(What you need to do)
Range to copy from the entries below: the line containing "問 討論 簡單的問題老師" through the line containing "Produktinformationen", inclusive. Retype only those lines, exactly, without any images.

──────── Supplied entries ────────

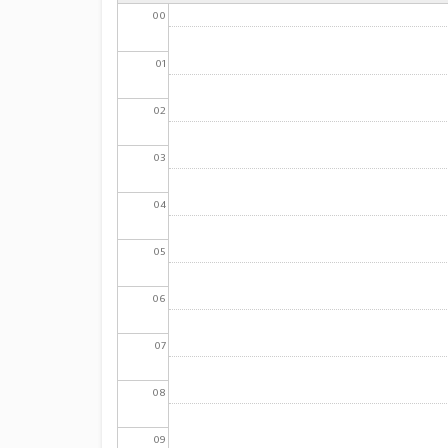
00
01
02
03
04
05
06
07
08
09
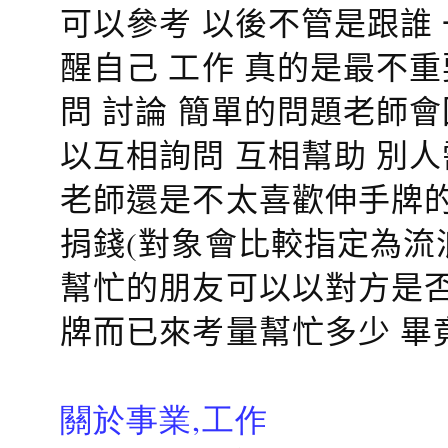
可以參考 以後不管是跟誰
醒自己 工作 真的是最不
問 討論 簡單的問題老師
以互相詢問 互相幫助 別
老師還是不太喜歡伸手牌的
捐錢(對象會比較指定為流
幫忙的朋友可以以對方是否
牌而已來考量幫忙多少 畢
關於事業,工作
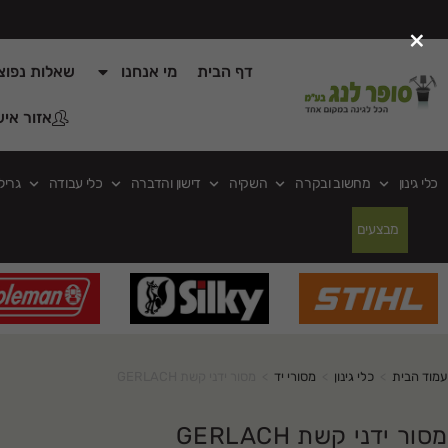
×
דף הבית
מי אנחנו
שאלות נפוצ
אזור איש
כלי גינון
מחשוב ובקרה
השקיה
דישון והדברה
כלי עבודה
גריל
מבצעים
עמוד הבית
>
כלי גינון
>
מסורי יד
>
מסור ידני קשת GERLACH
מסור ידני קשת GERLACH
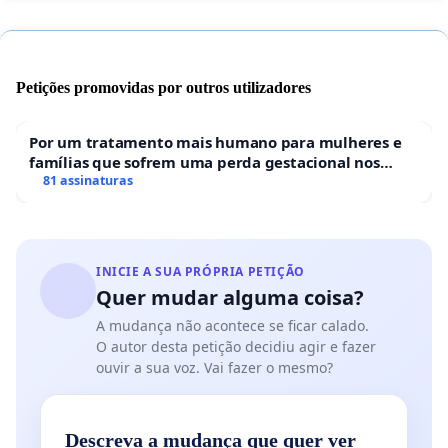
Petições promovidas por outros utilizadores
Por um tratamento mais humano para mulheres e
famílias que sofrem uma perda gestacional nos
hospitais portugueses
81 assinaturas
INICIE A SUA PRÓPRIA PETIÇÃO
Quer mudar alguma coisa?
A mudança não acontece se ficar calado.
O autor desta petição decidiu agir e fazer
ouvir a sua voz. Vai fazer o mesmo?
Descreva a mudança que quer ver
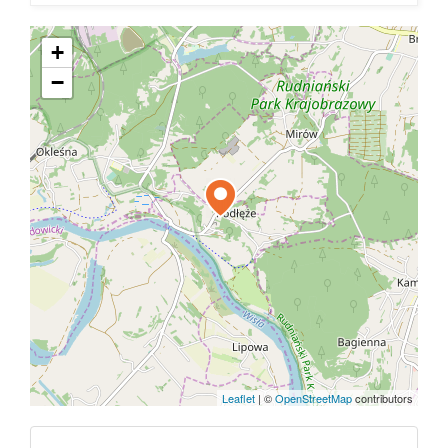
+
−
Leaflet
|
©
OpenStreetMap
contributors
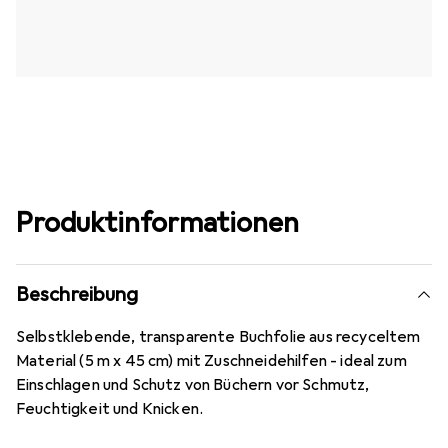
Produktinformationen
Beschreibung
Selbstklebende, transparente Buchfolie aus recyceltem
Material (5 m x 45 cm) mit Zuschneidehilfen - ideal zum
Einschlagen und Schutz von Büchern vor Schmutz,
Feuchtigkeit und Knicken.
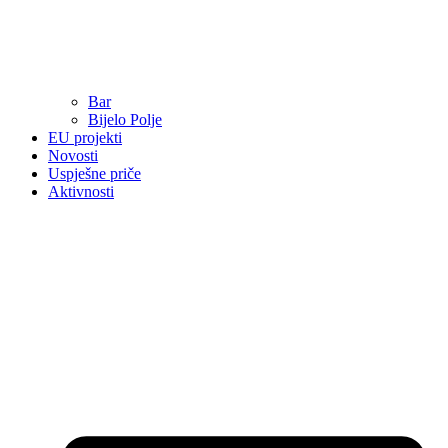
Bar
Bijelo Polje
EU projekti
Novosti
Uspješne priče
Aktivnosti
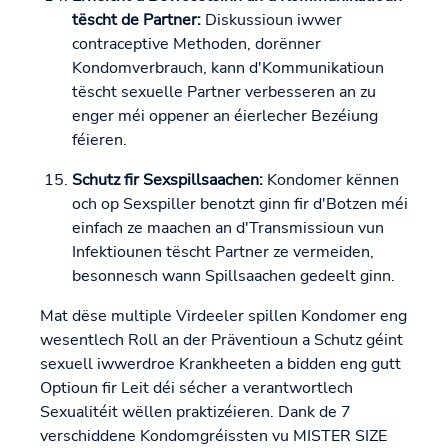
tëscht de Partner:
Diskussioun iwwer
contraceptive Methoden, dorënner
Kondomverbrauch, kann d'Kommunikatioun
tëscht sexuelle Partner verbesseren an zu
enger méi oppener an éierlecher Bezéiung
féieren.
Schutz fir Sexspillsaachen:
Kondomer kënnen
och op Sexspiller benotzt ginn fir d'Botzen méi
einfach ze maachen an d'Transmissioun vun
Infektiounen tëscht Partner ze vermeiden,
besonnesch wann Spillsaachen gedeelt ginn.
Mat dëse multiple Virdeeler spillen Kondomer eng
wesentlech Roll an der Präventioun a Schutz géint
sexuell iwwerdroe Krankheeten a bidden eng gutt
Optioun fir Leit déi sécher a verantwortlech
Sexualitéit wëllen praktizéieren. Dank de 7
verschiddene Kondomgréissten vu MISTER SIZE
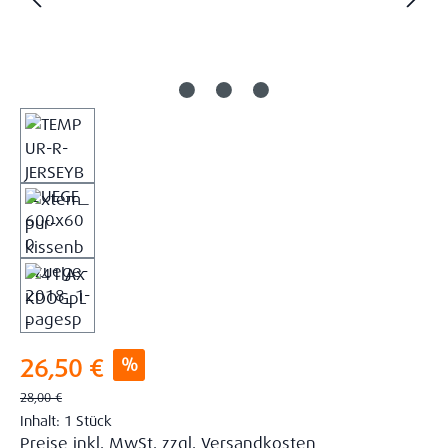
Verkaufspreis:
%
26,50 €
Regulärer Preis:
28,00 €
Inhalt:
1 Stück
Preise inkl. MwSt. zzgl. Versandkosten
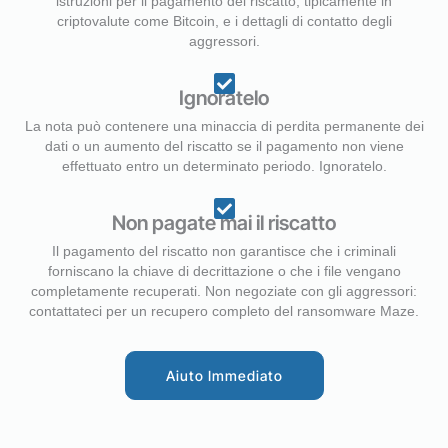
istruzioni per il pagamento del riscatto, tipicamente in
criptovalute come Bitcoin, e i dettagli di contatto degli
aggressori.
Ignoratelo
La nota può contenere una minaccia di perdita permanente dei
dati o un aumento del riscatto se il pagamento non viene
effettuato entro un determinato periodo. Ignoratelo.
Non pagate mai il riscatto
Il pagamento del riscatto non garantisce che i criminali
forniscano la chiave di decrittazione o che i file vengano
completamente recuperati. Non negoziate con gli aggressori:
contattateci per un recupero completo del ransomware Maze.
Aiuto Immediato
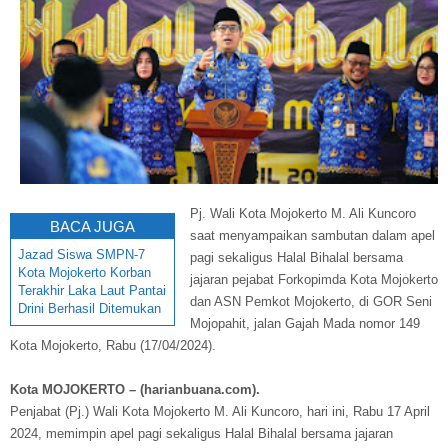
Pj. Wali Kota Mojokerto M. Ali Kuncoro
BACA JUGA
saat menyampaikan sambutan dalam apel
Jazad Siswa SMPN-7
pagi sekaligus Halal Bihalal bersama
Kota Mojokerto Korban
jajaran pejabat Forkopimda Kota Mojokerto
Terakhir Laka Laut Pantai
dan ASN Pemkot Mojokerto, di GOR Seni
Drini Berhasil Ditemukan
Mojopahit, jalan Gajah Mada nomor 149
Kota Mojokerto, Rabu (17/04/2024).
Kota MOJOKERTO – (harianbuana.com).
Penjabat (Pj.) Wali Kota Mojokerto M. Ali Kuncoro, hari ini, Rabu 17 April
2024, memimpin apel pagi sekaligus Halal Bihalal bersama jajaran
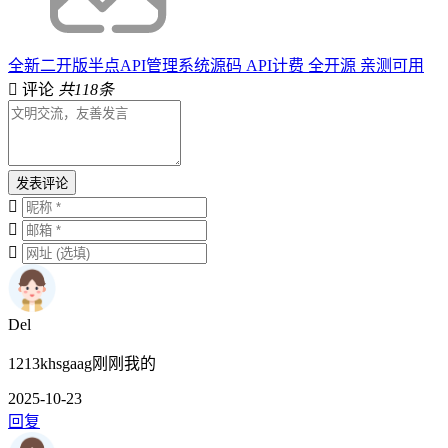
全新二开版半点API管理系统源码 API计费 全开源 亲测可用
评论
共118条
发表评论
Del
1213khsgaag刚刚我的
2025-10-23
回复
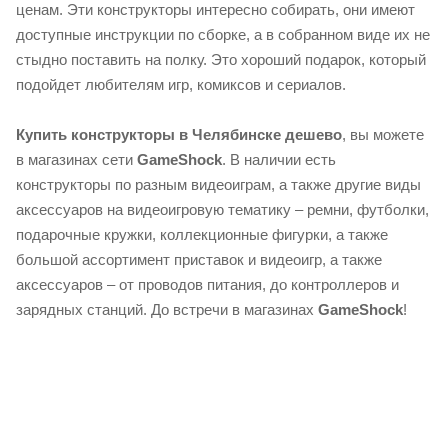
ценам. Эти конструкторы интересно собирать, они имеют
доступные инструкции по сборке, а в собранном виде их не
стыдно поставить на полку. Это хороший подарок, который
подойдет любителям игр, комиксов и сериалов.
Купить конструкторы в Челябинске дешево
, вы можете
в магазинах сети
GameShock
. В наличии есть
конструкторы по разным видеоиграм, а также другие виды
аксессуаров на видеоигровую тематику – ремни, футболки,
подарочные кружки, коллекционные фигурки, а также
большой ассортимент приставок и видеоигр, а также
аксессуаров – от проводов питания, до контроллеров и
зарядных станций. До встречи в магазинах
GameShock
!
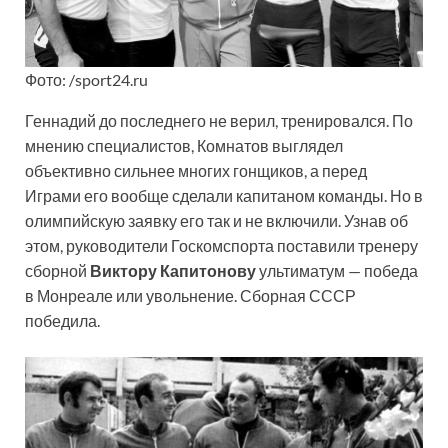
Фото: /sport24.ru
Геннадий до последнего не верил, тренировался. По
мнению специалистов, Комнатов выглядел
объективно сильнее многих гонщиков, а перед
Играми его вообще сделали капитаном команды. Но в
олимпийскую заявку его так и не включили. Узнав об
этом, руководители Госкомспорта поставили тренеру
сборной
Виктору Капитонову
ультиматум — победа
в Монреале или увольнение. Сборная СССР
победила.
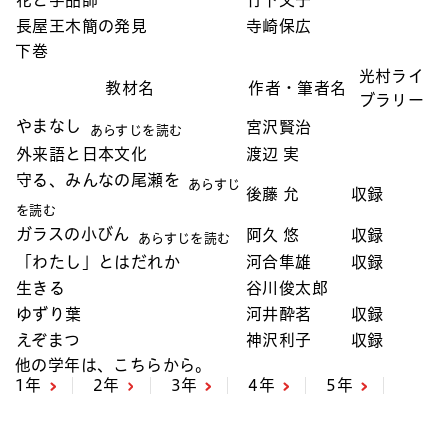
長屋王木簡の発見
寺崎保広
下巻
光村ライ
教材名
作者・筆者名
ブラリー
やまなし
宮沢賢治
あらすじを読む
外来語と日本文化
渡辺 実
守る、みんなの尾瀬を
あらすじ
後藤 允
収録
を読む
ガラスの小びん
阿久 悠
収録
あらすじを読む
「わたし」とはだれか
河合隼雄
収録
生きる
谷川俊太郎
ゆずり葉
河井酔茗
収録
えぞまつ
神沢利子
収録
他の学年は、こちらから。
1年
2年
3年
4年
5年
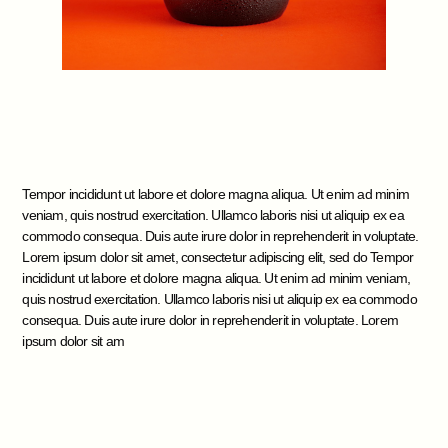
Tempor incididunt ut labore et dolore magna aliqua. Ut enim ad minim
veniam, quis nostrud exercitation. Ullamco laboris nisi ut aliquip ex ea
commodo consequa. Duis aute irure dolor in reprehenderit in voluptate.
Lorem ipsum dolor sit amet, consectetur adipiscing elit, sed do Tempor
incididunt ut labore et dolore magna aliqua. Ut enim ad minim veniam,
quis nostrud exercitation. Ullamco laboris nisi ut aliquip ex ea commodo
consequa. Duis aute irure dolor in reprehenderit in voluptate. Lorem
ipsum dolor sit am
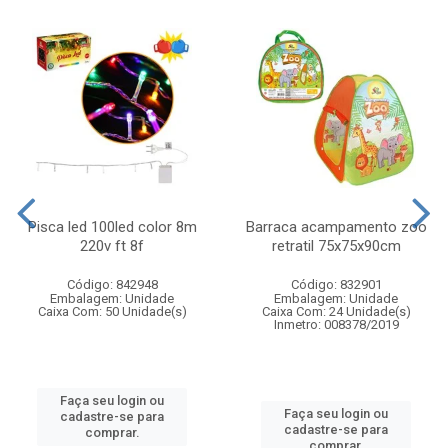
Pisca led 100led color 8m
Barraca acampamento zoo
220v ft 8f
retratil 75x75x90cm
Código: 842948
Código: 832901
Embalagem: Unidade
Embalagem: Unidade
Caixa Com: 50 Unidade(s)
Caixa Com: 24 Unidade(s)
Inmetro: 008378/2019
Faça seu login ou
Faça seu login ou
cadastre-se para
cadastre-se para
comprar.
comprar.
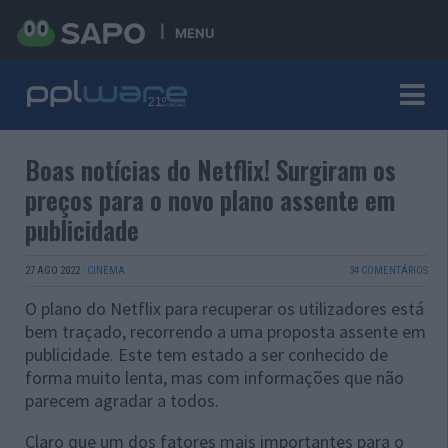
MENU
Boas notícias do Netflix! Surgiram os
preços para o novo plano assente em
publicidade
27 AGO 2022
·
CINEMA
34 COMENTÁRIOS
O plano do Netflix para recuperar os utilizadores está
bem traçado, recorrendo a uma proposta assente em
publicidade. Este tem estado a ser conhecido de
forma muito lenta, mas com informações que não
parecem agradar a todos.
Claro que um dos fatores mais importantes para o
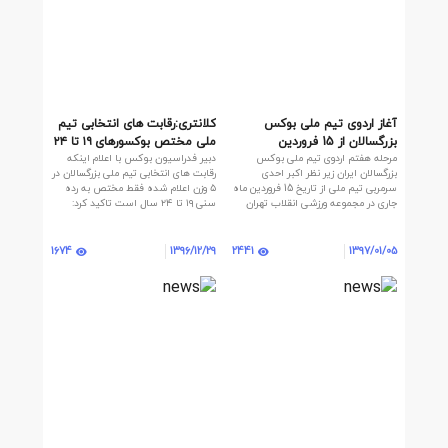
آغاز اردوی تیم ملی بوکس
کلانتری:رقابت های انتخابی تیم
بزرگسالان از 15 فروردین
ملی مختص بوکسورهای ۱۹ تا ۲۴
مرحله هفتم اردوی تیم ملی بوکس
دبیر فدراسیون بوکس با اعلام اینکه
ساله است/ نگاهمان به المپیک
بزرگسالان ایران زیر نظر اکبر احدی
رقابت های انتخابی تیم ملی بزرگسالان در
۲۰۲۰ است
سرمربی تیم ملی از تاریخ 15 فروردین ماه
۵ وزن اعلام شده فقط مختص به رده
جاری در مجموعه ورزشی انقلاب تهران
سنی ۱۹ تا ۲۴ سال است تاکید کرد:
آغاز می شود.
هدف فدراسیون از برگزاری این رقابت ها
میدان دادن به جوانان و استفاده از
حداکثر پتانسیل بوکس ایران در بازی
1674
2441
1396/12/29
1397/01/05
های آسیایی جاکارتا و المپیک توکیو
است.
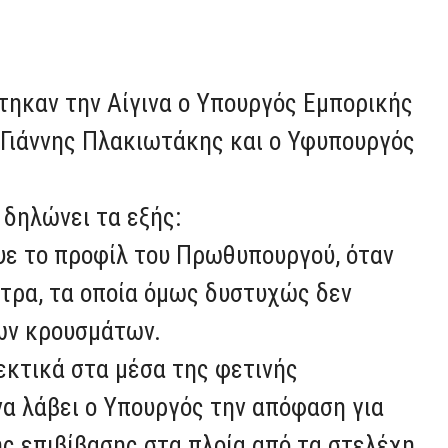
τηκαν την Αίγινα ο Υπουργός Εμπορικής
.Γιάννης Πλακιωτάκης και ο Υφυπουργός
 δηλώνει τα εξής:
ψε το προφίλ του Πρωθυπουργού, όταν
έτρα, τα οποία όμως δυστυχώς δεν
ων κρουσμάτων.
λεκτικά στα μέσα της φετινής
να λάβει ο Υπουργός ​την απόφαση για
ς επιβίβασης στα πλοία από τα στελέχη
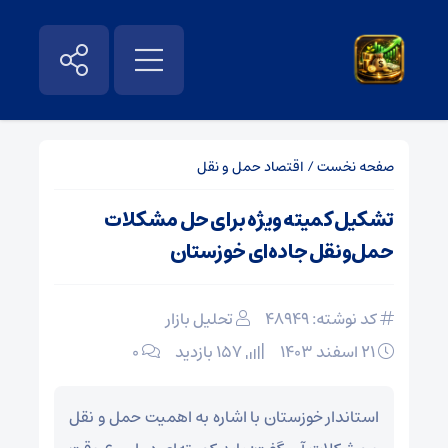
صفحه نخست
/
اقتصاد حمل و نقل
تشکیل کمیته ویژه برای حل مشکلات
حمل‌ونقل جاده‌ای خوزستان
کد نوشته: 48949
تحلیل بازار
۲۱ اسفند ۱۴۰۳
157 بازدید
۰
استاندار خوزستان با اشاره به اهمیت حمل و نقل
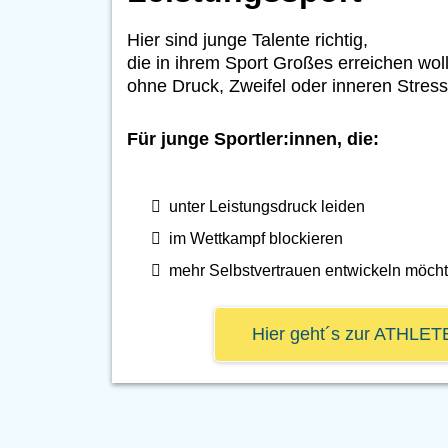
Hier sind junge Talente richtig,
die in ihrem Sport Großes erreichen wol
ohne Druck, Zweifel oder inneren Stress
Für junge Sportler:innen, die:
unter Leistungsdruck leiden
im Wettkampf blockieren
mehr Selbstvertrauen entwickeln möch
Hier geht´s zur ATHLE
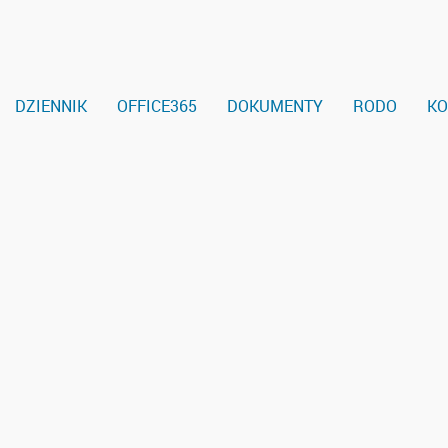
DZIENNIK
OFFICE365
DOKUMENTY
RODO
KO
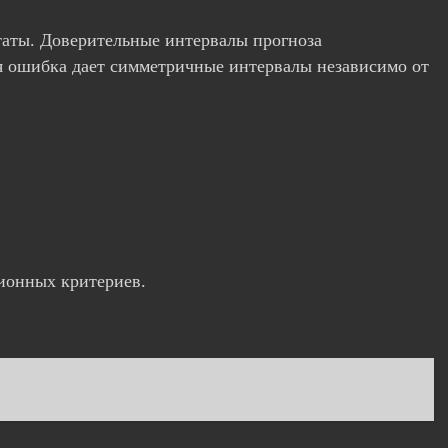
таты. Доверительные интервалы прогноза
ая ошибка дает симметричные интервалы независимо от
ионных критериев.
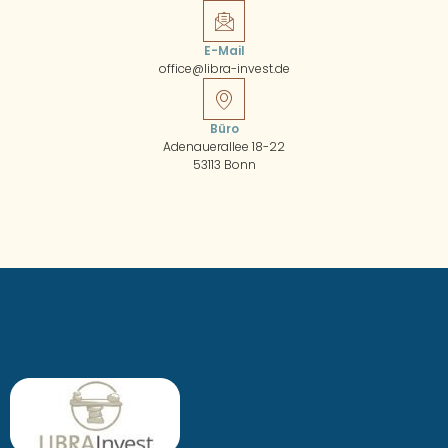
E-Mail
office@libra-invest.de
Büro
Adenauerallee 18-22
53113 Bonn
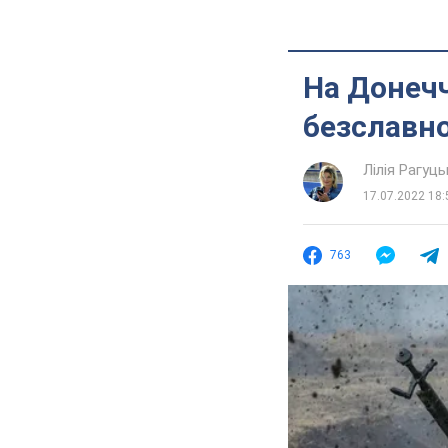
На Донечч
безславно
Лілія Рагуць
17.07.2022 18:
763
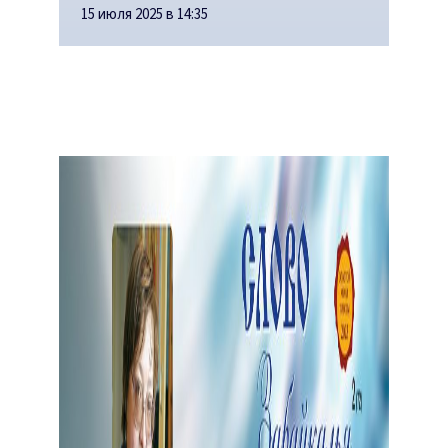
15 июля 2025 в 14:35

────────

(Reply to the exercise)
問 討論 簡單的問題老師
以互相詢問 互相幫助 別
老師還是不太喜歡伸手牌的
捐錢(對象會比較指定為流
幫忙的朋友可以以對方是否
牌而已來考量幫忙多少 畢
關於事業,工作
×
דף הבית
מי אנחנו
שאלות נפוצ
אזור איש
כלי גינון
מחשוב ובקרה
השקיה
דישון והדברה
כלי עבודה
גריל
מבצעים
עמוד הבית
>
כלי גינון
>
מסורי יד
>
מסור ידני קשת GERLACH
מסור ידני קשת GERLACH
Petições promovidas por outros utilizadores
Por um tratamento mais humano para mulheres e
famílias que sofrem uma perda gestacional nos
hospitais portugueses
81 assinaturas
INICIE A SUA PRÓPRIA PETIÇÃO
Quer mudar alguma coisa?
A mudança não acontece se ficar calado.
O autor desta petição decidiu agir e fazer
ouvir a sua voz. Vai fazer o mesmo?
Descreva a mudança que quer ver
+
−
Leaflet
|
©
OpenStreetMap
contributors
Produktinformationen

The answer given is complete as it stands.